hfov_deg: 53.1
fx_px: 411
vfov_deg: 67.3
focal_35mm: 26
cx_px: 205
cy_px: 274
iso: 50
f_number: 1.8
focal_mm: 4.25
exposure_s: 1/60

◆ ◆ ◆ ◆

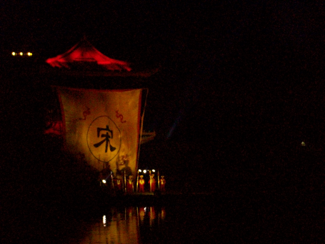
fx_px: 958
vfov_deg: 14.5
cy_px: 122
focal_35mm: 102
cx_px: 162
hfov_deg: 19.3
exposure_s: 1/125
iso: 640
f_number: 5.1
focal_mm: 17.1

◆ ◆ ◆ ◆

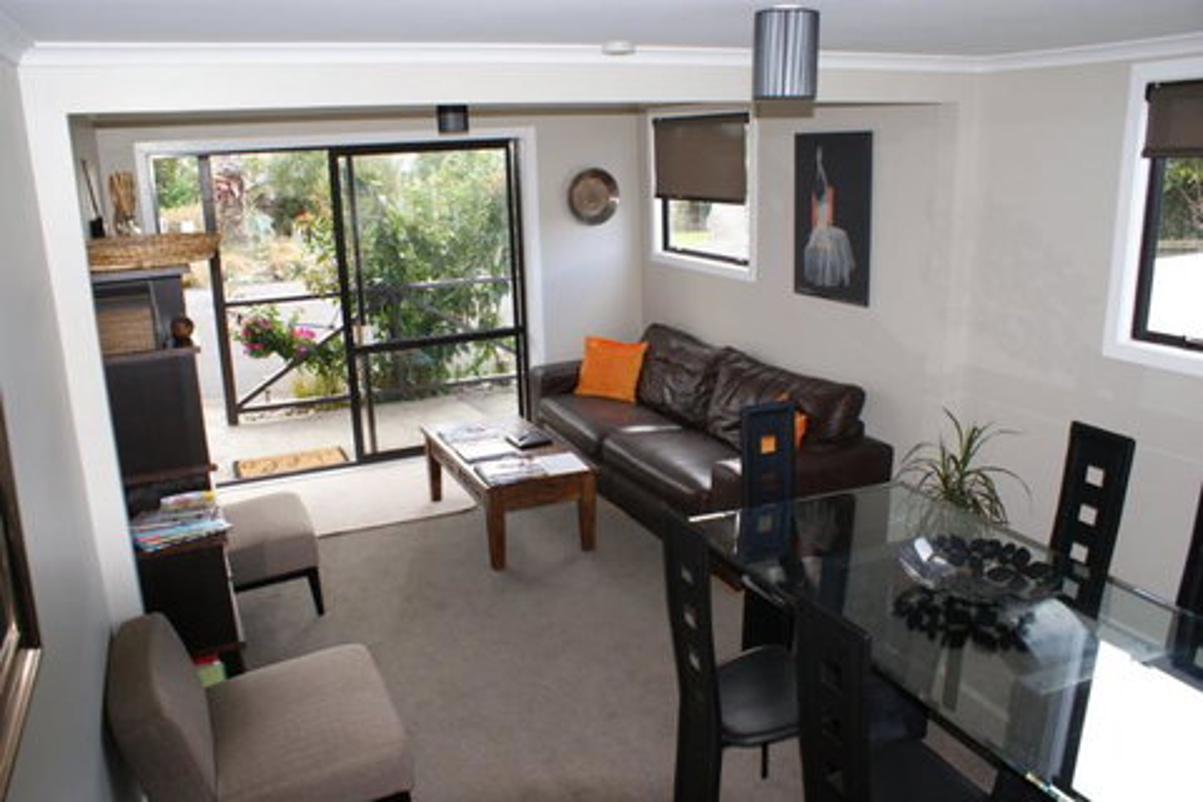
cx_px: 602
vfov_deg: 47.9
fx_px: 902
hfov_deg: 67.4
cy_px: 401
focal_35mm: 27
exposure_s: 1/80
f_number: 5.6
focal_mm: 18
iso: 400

◆ ◆ ◆ ◆

**Exercise**
Taking the line with "hfov_deg: 53.1" as the first and the line with "exposure_s: 1/60" as the last, retype that stretch of the data above exactly, with no other lines.

**Written reply**
hfov_deg: 53.1
fx_px: 411
vfov_deg: 67.3
focal_35mm: 26
cx_px: 205
cy_px: 274
iso: 50
f_number: 1.8
focal_mm: 4.25
exposure_s: 1/60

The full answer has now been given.